A white base-model 2008 Ford Escape Hybrid has just crossed 500,000 miles, which possibly makes it the highest-mileage Escape Hybrid on the road.

That's much higher than the Escape Hybrids with 300,000 miles of taxi service in San Francisco--at which point they were retired.

Bayer Protective Services, a private security-patrol company in Sacramento, California, owns the hybrid Escape--known as Car 804.

It's part of the company's fleet of Ford Escapes--both hybrid and regular.

And Car 804 remains in active duty, although the company did have the car detailed and tuned up to celebrate its half-million-mile mark.

"The car has had a full life," says company executive Adam Bayer.

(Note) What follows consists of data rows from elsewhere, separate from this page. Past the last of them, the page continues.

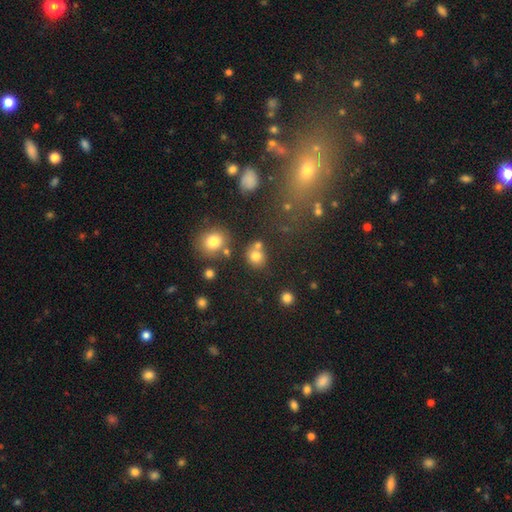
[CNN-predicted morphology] A smooth galaxy with no disk features (76%) that is round (79%). Merging: none (61%).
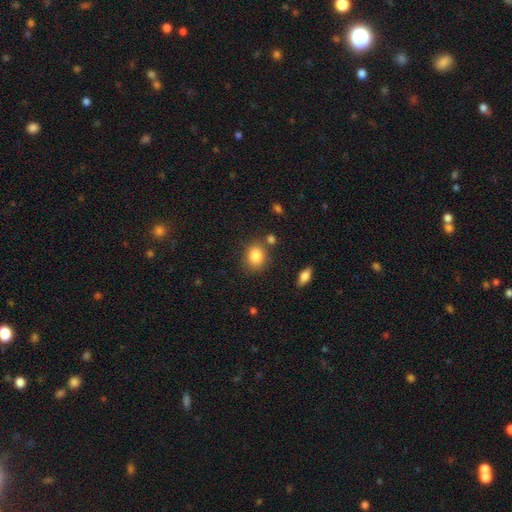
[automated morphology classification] Overall: smooth (84%). How rounded: round (58%; in between 41%). Merging: none (76%).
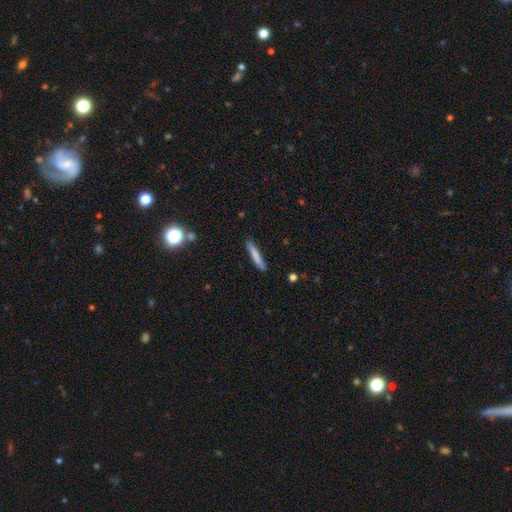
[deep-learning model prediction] smooth-or-featured: smooth: 75% | featured or disk: 19% | star or artifact: 6%
  how-rounded: cigar-shaped: 94% | in between: 5% | round: 1%
  merging: none: 88% | minor disturbance: 9% | major disturbance: 2% | merger: 2%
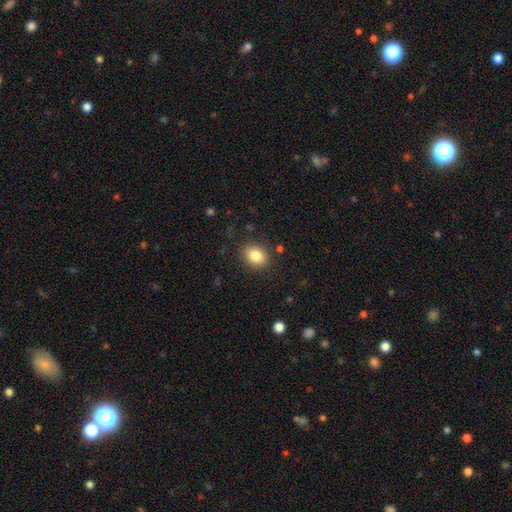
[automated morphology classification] A smooth galaxy with no disk features (84%) that is round (52%). Merging: none (86%).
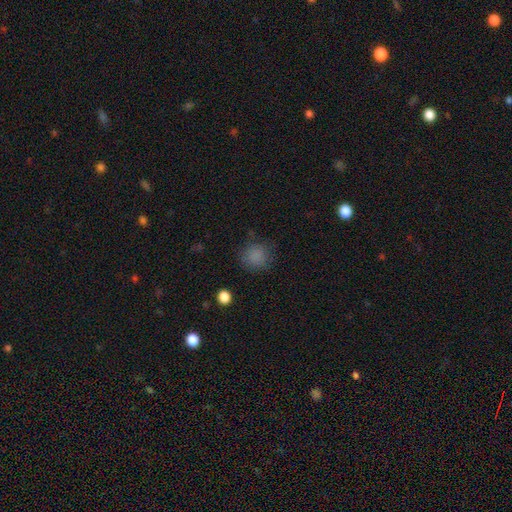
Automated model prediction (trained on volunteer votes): A smooth galaxy with no disk features (83%) that is round (88%).

Vote fractions:
- Smooth or featured? smooth: 83% / star or artifact: 12% / featured or disk: 5%
- How rounded? round: 88% / in between: 11% / cigar-shaped: 1%
- Merging? none: 80% / minor disturbance: 13% / major disturbance: 5% / merger: 2%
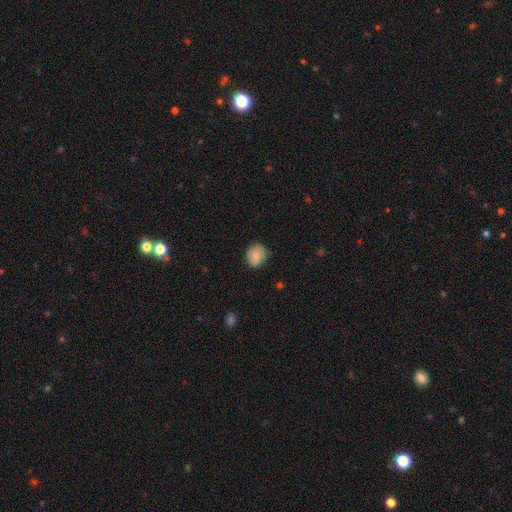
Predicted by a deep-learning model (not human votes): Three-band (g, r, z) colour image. It shows a smooth galaxy with no disk features (79%) that is round (72%). Merging: none (77%).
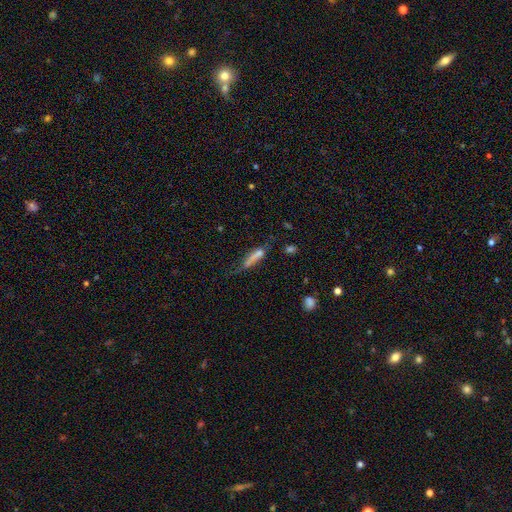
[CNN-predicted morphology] A smooth galaxy with no disk features (65%) that is cigar-shaped (78%). Merging: none (35%).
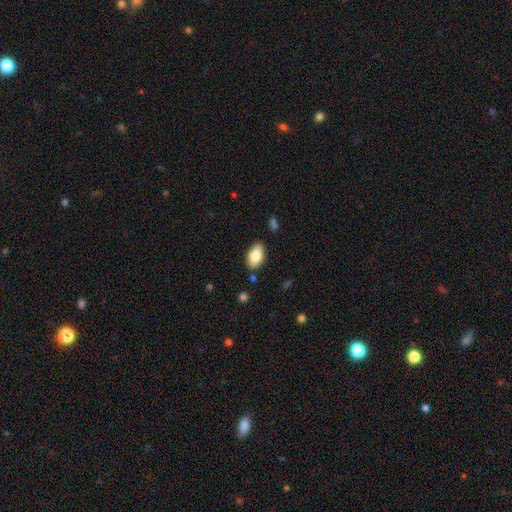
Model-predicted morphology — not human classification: A smooth galaxy with no disk features (82%) that is in between round and cigar-shaped (93%).

Vote fractions:
- Smooth or featured? smooth: 82% / featured or disk: 11% / star or artifact: 7%
- How rounded? in between: 93% / round: 5% / cigar-shaped: 2%
- Merging? none: 84% / minor disturbance: 11% / merger: 3% / major disturbance: 2%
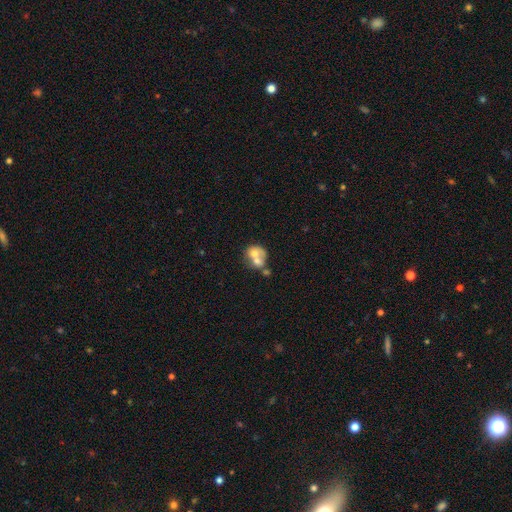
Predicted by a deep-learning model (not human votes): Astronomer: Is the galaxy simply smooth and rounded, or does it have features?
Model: smooth — 56% (runner-up: featured or disk, 35%).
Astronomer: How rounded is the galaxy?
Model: round — 60% (runner-up: in between, 39%).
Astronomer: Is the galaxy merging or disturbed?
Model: merger — 67%.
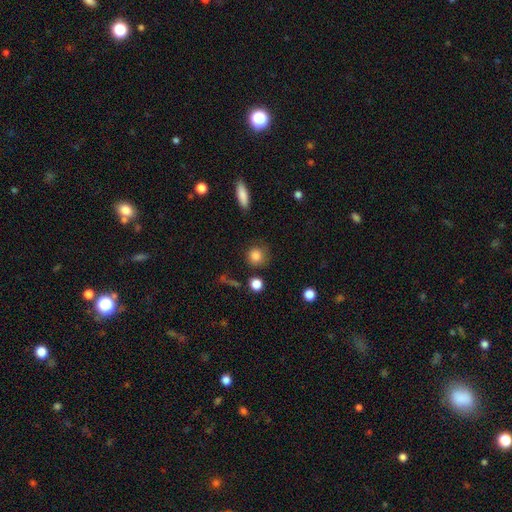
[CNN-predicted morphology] smooth-or-featured: smooth: 85% | star or artifact: 10% | featured or disk: 6%
  how-rounded: round: 87% | in between: 12% | cigar-shaped: 1%
  merging: none: 75% | minor disturbance: 16% | major disturbance: 6% | merger: 4%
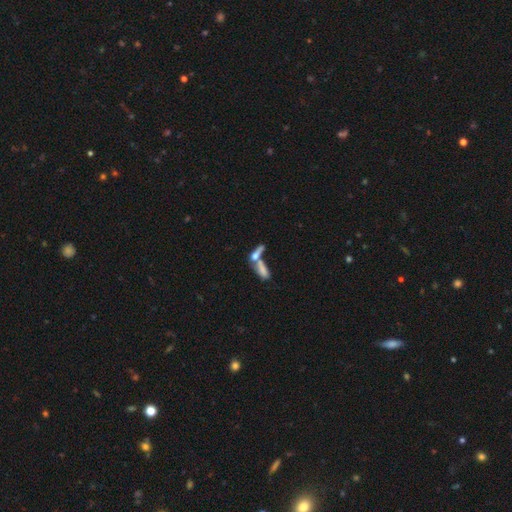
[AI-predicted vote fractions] A smooth galaxy with no disk features (61%) that is in between round and cigar-shaped (51%).

Vote fractions:
- Smooth or featured? smooth: 61% / featured or disk: 28% / star or artifact: 11%
- How rounded? in between: 51% / cigar-shaped: 44% / round: 6%
- Merging? merger: 60% / none: 24% / minor disturbance: 8% / major disturbance: 8%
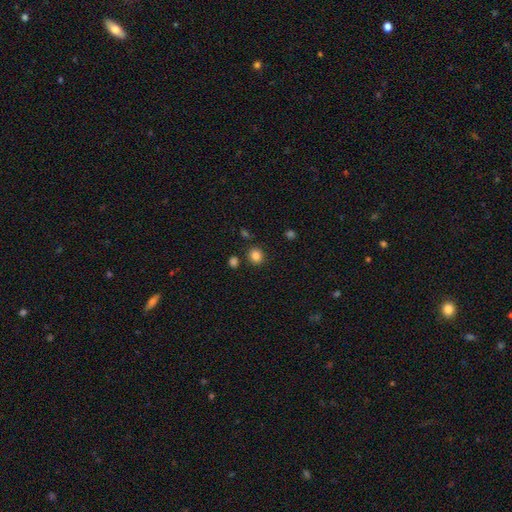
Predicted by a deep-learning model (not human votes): The model was most divided on "how rounded": round: 79%, in between: 20%, cigar-shaped: 1%. More confident: merging — none (85%); smooth or featured — smooth (85%).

But as of today, it's going back into 23-hour-per-day service.

Consistent MPG

Best of all, Bayer says, the half-million-mile hybrid Escape continues to deliver the consistent gas mileage that made it an attractive buy in the first place: 30 to 35 mpg.

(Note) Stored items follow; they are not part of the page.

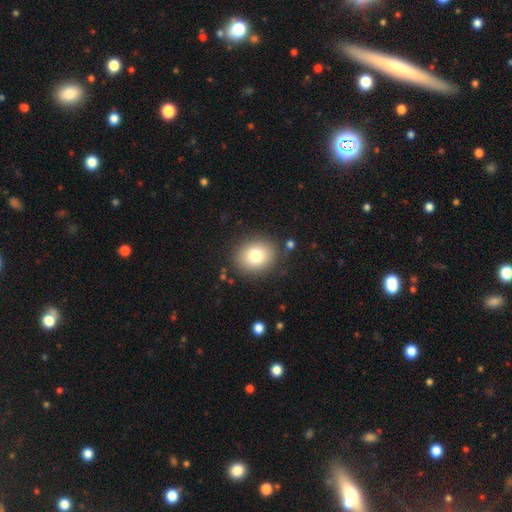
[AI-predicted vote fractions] Smooth or featured? smooth (79%)
How rounded? round (69%)
Merging? none (87%)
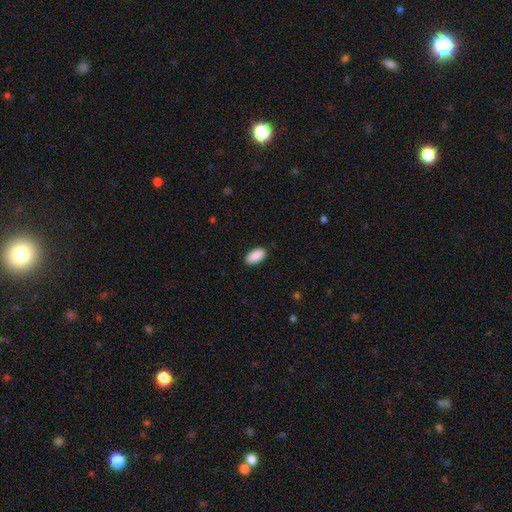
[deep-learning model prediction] Smooth or featured? smooth (91%)
How rounded? in between (95%)
Merging? none (89%)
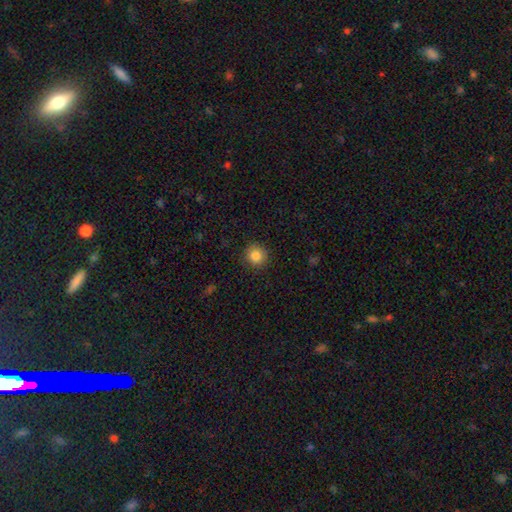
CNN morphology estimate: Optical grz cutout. It shows a smooth galaxy with no disk features (85%) that is round (92%). Merging: none (90%).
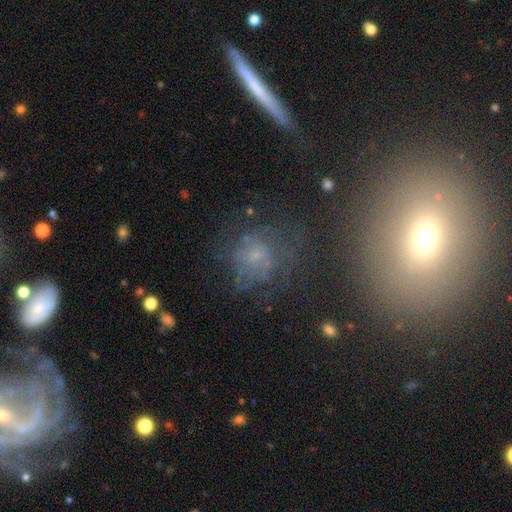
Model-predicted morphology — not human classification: type=smooth (40%); merging=none (54%).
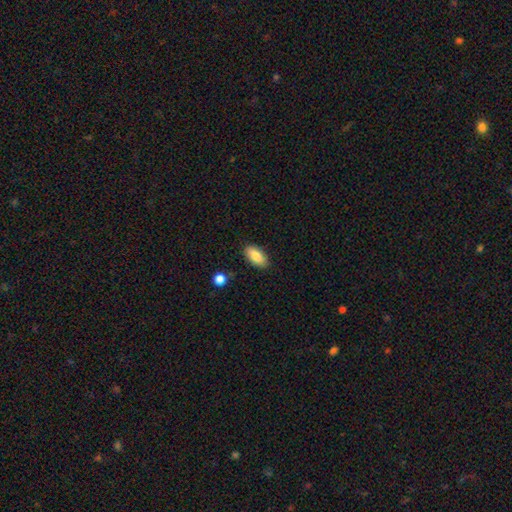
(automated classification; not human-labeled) This is clearly a smooth galaxy (85%). How rounded: clearly in between (90%). Merging: clearly none (86%).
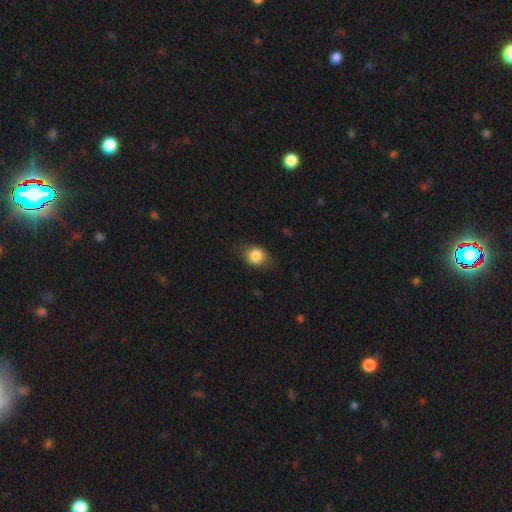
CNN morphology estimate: type=smooth (84%); roundness=round (61%); merging=none (71%).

2008 Ford Escape Hybrid owned by Bayer Protective Services, Sacramento, CA

2008 Ford Escape Hybrid owned by Bayer Protective Services, Sacramento, CA

Enlarge Photo

All but one of the 25 vehicles in the company's fleet are Fords of one sort or another, and Bayer Protective Services was one of the first security companies to buy hybrids.

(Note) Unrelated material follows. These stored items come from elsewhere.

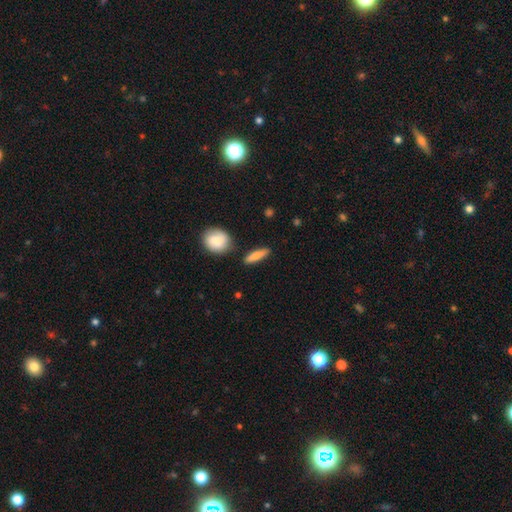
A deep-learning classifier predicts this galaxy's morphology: smooth_or_featured: smooth (p=0.74) [alt: featured or disk p=0.20]
how_rounded: cigar-shaped (p=0.68) [alt: in between p=0.28]
merging: none (p=0.83) [alt: minor disturbance p=0.10]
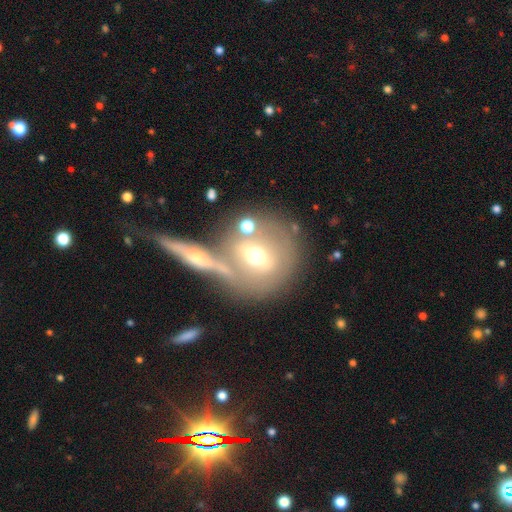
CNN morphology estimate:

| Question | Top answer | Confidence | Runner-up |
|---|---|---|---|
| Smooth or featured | featured or disk | 53% | smooth (38%) |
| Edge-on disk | no | 65% | yes (35%) |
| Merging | none | 52% | merger (29%) |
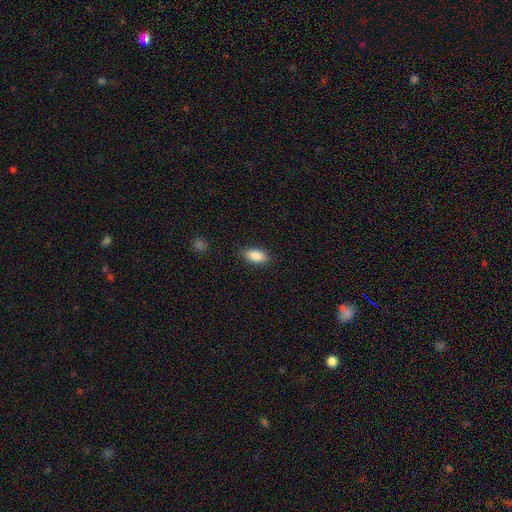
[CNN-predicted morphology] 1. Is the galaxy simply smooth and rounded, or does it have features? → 87% smooth, 7% star or artifact, 6% featured or disk.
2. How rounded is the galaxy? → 90% in between, 6% cigar-shaped, 4% round.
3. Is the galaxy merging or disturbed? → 86% none, 11% minor disturbance, 3% major disturbance, 1% merger.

In 2008, the company also bought some non-hybrid Escapes, and a conventional Escape known as car 801 (also white) provides a good comparison to 804.

That vehicle had to have its transmission replaced, costing $3,000, meaning its cost-per-mile was higher even outside of its higher fuel consumption.

The conventional Escape hasn't racked up anywhere near the miles of the hybrid, though.

"No matter how well we take care of the cars," Bayer says, "you can't fix bad drivers before they have an accident."

Thick records binder

As Bayer notes, "We keep copious records on all our vehicles," including "starting and ending mileage, fueling, miles per gallon, and any issues" encountered during a shift.

"Most vehicles have a 3/4-inch or 1-inch binder," he chuckles, but now "804 has a 3.5-inch D-ring binder."

The only modification made to 804 by Bayer on delivery was to add a light bar on the roof, along with a control box inside the car, plus company logos on the exterior.

2008 Ford Escape Hybrid owned by Bayer Protective Services, Sacramento, CA

2008 Ford Escape Hybrid owned by Bayer Protective Services, Sacramento, CA

Enlarge Photo

The company routinely changes the oil in all its vehicles every 7,500 to 10,000 miles, using only synthetic oil.

Bayer notes that the hybrid Escape seemed to require less-frequent brake replacement than the conventional version, although its discs have been resurfaced and it's been fitted with new pads several times.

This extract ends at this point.